Activity: A precise copy of the data is required, with every picture left out.

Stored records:
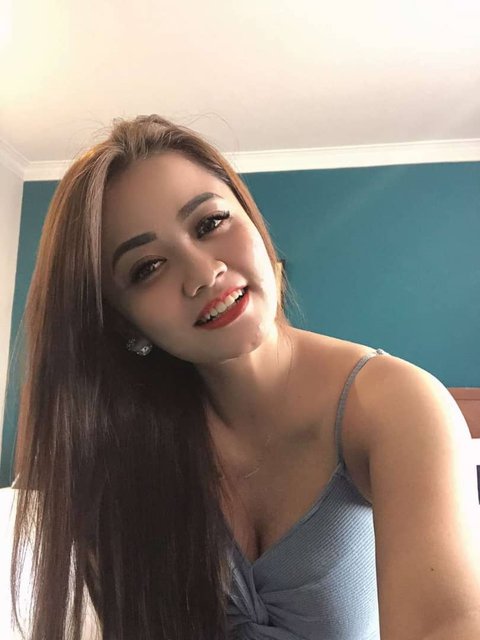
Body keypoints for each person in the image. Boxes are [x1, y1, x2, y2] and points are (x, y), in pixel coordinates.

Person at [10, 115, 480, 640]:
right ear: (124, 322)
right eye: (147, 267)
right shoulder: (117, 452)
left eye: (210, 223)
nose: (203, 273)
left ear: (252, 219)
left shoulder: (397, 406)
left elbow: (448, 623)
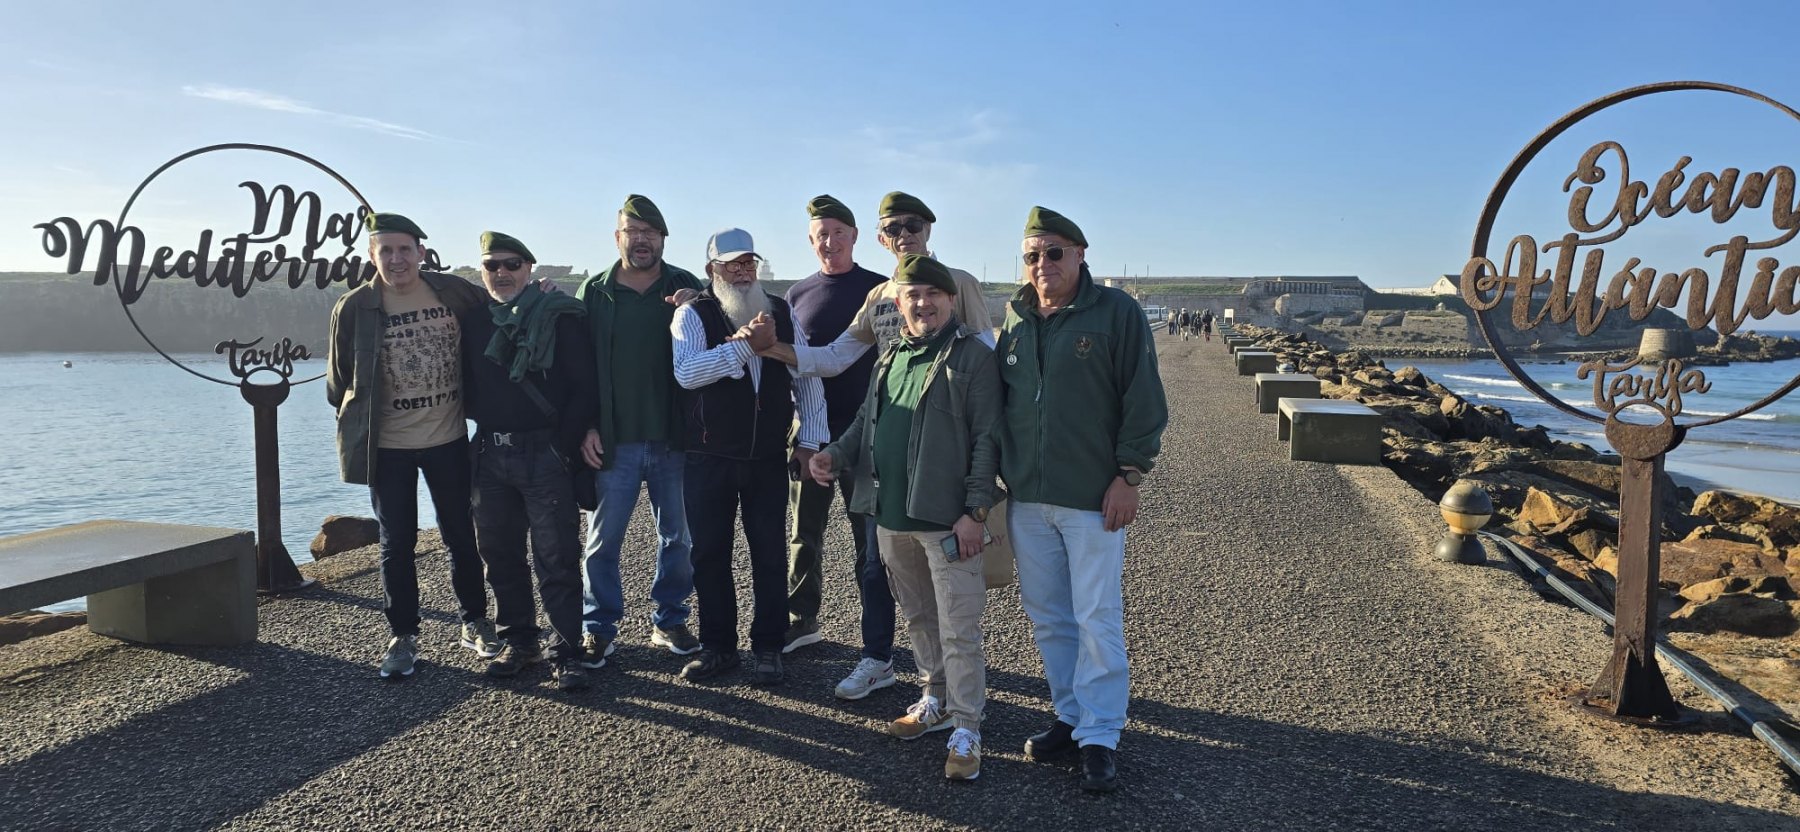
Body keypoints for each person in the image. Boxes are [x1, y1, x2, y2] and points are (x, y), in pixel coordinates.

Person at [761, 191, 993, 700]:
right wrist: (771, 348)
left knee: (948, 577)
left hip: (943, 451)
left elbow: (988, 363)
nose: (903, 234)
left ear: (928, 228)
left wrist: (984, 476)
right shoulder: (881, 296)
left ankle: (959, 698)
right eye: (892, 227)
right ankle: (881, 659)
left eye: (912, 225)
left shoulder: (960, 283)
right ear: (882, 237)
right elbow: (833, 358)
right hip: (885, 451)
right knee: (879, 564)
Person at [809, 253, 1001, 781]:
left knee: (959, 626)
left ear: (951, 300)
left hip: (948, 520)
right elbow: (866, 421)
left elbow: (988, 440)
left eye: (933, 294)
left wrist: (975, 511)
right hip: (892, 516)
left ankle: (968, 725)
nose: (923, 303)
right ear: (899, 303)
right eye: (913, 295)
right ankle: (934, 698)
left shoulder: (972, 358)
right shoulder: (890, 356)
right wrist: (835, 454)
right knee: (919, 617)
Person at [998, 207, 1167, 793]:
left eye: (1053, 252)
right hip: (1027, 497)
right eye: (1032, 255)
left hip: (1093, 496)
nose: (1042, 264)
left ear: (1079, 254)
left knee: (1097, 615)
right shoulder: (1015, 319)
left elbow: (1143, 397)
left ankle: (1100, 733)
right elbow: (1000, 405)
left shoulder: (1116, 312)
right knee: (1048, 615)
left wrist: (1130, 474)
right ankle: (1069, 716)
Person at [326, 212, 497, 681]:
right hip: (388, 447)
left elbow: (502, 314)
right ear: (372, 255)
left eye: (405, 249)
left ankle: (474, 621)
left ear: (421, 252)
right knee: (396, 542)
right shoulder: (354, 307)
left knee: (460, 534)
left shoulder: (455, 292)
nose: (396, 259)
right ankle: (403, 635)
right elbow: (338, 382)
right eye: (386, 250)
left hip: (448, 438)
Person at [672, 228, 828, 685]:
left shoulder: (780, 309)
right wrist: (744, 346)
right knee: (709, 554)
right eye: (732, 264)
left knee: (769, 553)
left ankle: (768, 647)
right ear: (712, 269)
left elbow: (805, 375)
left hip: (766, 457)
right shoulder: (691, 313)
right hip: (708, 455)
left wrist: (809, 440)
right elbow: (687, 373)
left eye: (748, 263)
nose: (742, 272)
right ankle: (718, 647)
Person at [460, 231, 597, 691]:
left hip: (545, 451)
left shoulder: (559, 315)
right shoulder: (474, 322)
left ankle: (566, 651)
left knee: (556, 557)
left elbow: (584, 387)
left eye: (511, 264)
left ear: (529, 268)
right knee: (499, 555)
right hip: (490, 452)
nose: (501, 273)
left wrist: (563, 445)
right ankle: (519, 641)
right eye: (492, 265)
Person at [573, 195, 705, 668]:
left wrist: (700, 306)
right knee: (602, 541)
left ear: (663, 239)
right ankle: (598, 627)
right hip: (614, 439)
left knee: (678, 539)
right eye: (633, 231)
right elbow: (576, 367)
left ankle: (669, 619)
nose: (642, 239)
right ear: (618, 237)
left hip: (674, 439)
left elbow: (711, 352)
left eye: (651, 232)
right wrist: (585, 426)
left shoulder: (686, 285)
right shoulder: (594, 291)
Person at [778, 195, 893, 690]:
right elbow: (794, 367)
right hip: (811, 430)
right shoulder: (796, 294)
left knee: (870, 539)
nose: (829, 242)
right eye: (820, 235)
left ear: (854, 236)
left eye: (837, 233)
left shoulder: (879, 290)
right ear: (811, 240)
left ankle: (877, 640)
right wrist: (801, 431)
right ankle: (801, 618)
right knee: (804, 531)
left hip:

Worked solution:
Body keypoints for each person in the image. Boxes are [x1, y1, x2, y2] and points are (x, y), in pixel coordinates.

Person at [10, 115, 480, 640]:
right ear: (124, 322)
right eye: (147, 267)
right shoulder: (117, 452)
left eye: (210, 223)
nose: (203, 273)
left ear: (252, 219)
left shoulder: (397, 406)
left elbow: (448, 623)
Body keypoints for each person in the image. Boxes are [x1, y1, x2, y2] and points are (x, y), in pixel coordinates.

Person at [761, 191, 993, 700]:
right wrist: (771, 348)
left knee: (948, 577)
left hip: (943, 451)
left elbow: (988, 363)
nose: (903, 234)
left ear: (928, 228)
left wrist: (984, 476)
right shoulder: (881, 296)
left ankle: (959, 698)
right eye: (892, 227)
right ankle: (881, 659)
left eye: (912, 225)
left shoulder: (960, 283)
right ear: (882, 237)
right elbow: (833, 358)
right hip: (885, 451)
right knee: (879, 564)
Person at [809, 253, 1001, 781]:
left knee: (959, 626)
left ear: (951, 300)
left hip: (948, 520)
right elbow: (866, 421)
left elbow: (988, 440)
left eye: (933, 294)
left wrist: (975, 511)
right hip: (892, 516)
left ankle: (968, 725)
nose: (923, 303)
right ear: (899, 303)
right eye: (913, 295)
right ankle: (934, 698)
left shoulder: (972, 358)
right shoulder: (890, 356)
right wrist: (835, 454)
right knee: (919, 617)
Person at [998, 207, 1167, 793]:
left eye: (1053, 252)
right hip: (1027, 497)
right eye: (1032, 255)
left hip: (1093, 496)
nose: (1042, 264)
left ear: (1079, 254)
left knee: (1097, 615)
right shoulder: (1015, 319)
left elbow: (1143, 397)
left ankle: (1100, 733)
right elbow: (1000, 405)
left shoulder: (1116, 312)
right knee: (1048, 615)
left wrist: (1130, 474)
right ankle: (1069, 716)
Person at [326, 212, 497, 681]:
right hip: (388, 447)
left elbow: (502, 314)
right ear: (372, 255)
left eye: (405, 249)
left ankle: (474, 621)
left ear: (421, 252)
right knee: (396, 542)
right shoulder: (354, 307)
left knee: (460, 534)
left shoulder: (455, 292)
nose: (396, 259)
right ankle: (403, 635)
right elbow: (338, 382)
right eye: (386, 250)
left hip: (448, 438)
Person at [672, 228, 828, 685]:
left shoulder: (780, 309)
right wrist: (744, 346)
right knee: (709, 554)
right eye: (732, 264)
left knee: (769, 553)
left ankle: (768, 647)
right ear: (712, 269)
left elbow: (805, 375)
left hip: (766, 457)
right shoulder: (691, 313)
right hip: (708, 455)
left wrist: (809, 440)
right elbow: (687, 373)
left eye: (748, 263)
nose: (742, 272)
right ankle: (718, 647)
Person at [460, 231, 597, 691]:
left hip: (545, 451)
left shoulder: (559, 315)
right shoulder: (474, 322)
left ankle: (566, 651)
left knee: (556, 557)
left elbow: (584, 387)
left eye: (511, 264)
left ear: (529, 268)
right knee: (499, 555)
right hip: (490, 452)
nose: (501, 273)
left wrist: (563, 445)
right ankle: (519, 641)
right eye: (492, 265)
Person at [573, 195, 705, 668]:
left wrist: (700, 306)
right knee: (602, 541)
left ear: (663, 239)
right ankle: (598, 627)
right hip: (614, 439)
left knee: (678, 539)
right eye: (633, 231)
right elbow: (576, 367)
left ankle: (669, 619)
nose: (642, 239)
right ear: (618, 237)
left hip: (674, 439)
left elbow: (711, 352)
left eye: (651, 232)
right wrist: (585, 426)
left shoulder: (686, 285)
right shoulder: (594, 291)
Person at [778, 195, 893, 690]:
right elbow: (794, 367)
right hip: (811, 430)
right shoulder: (796, 294)
left knee: (870, 539)
nose: (829, 242)
right eye: (820, 235)
left ear: (854, 236)
left eye: (837, 233)
left shoulder: (879, 290)
right ear: (811, 240)
left ankle: (877, 640)
right wrist: (801, 431)
right ankle: (801, 618)
right knee: (804, 531)
left hip:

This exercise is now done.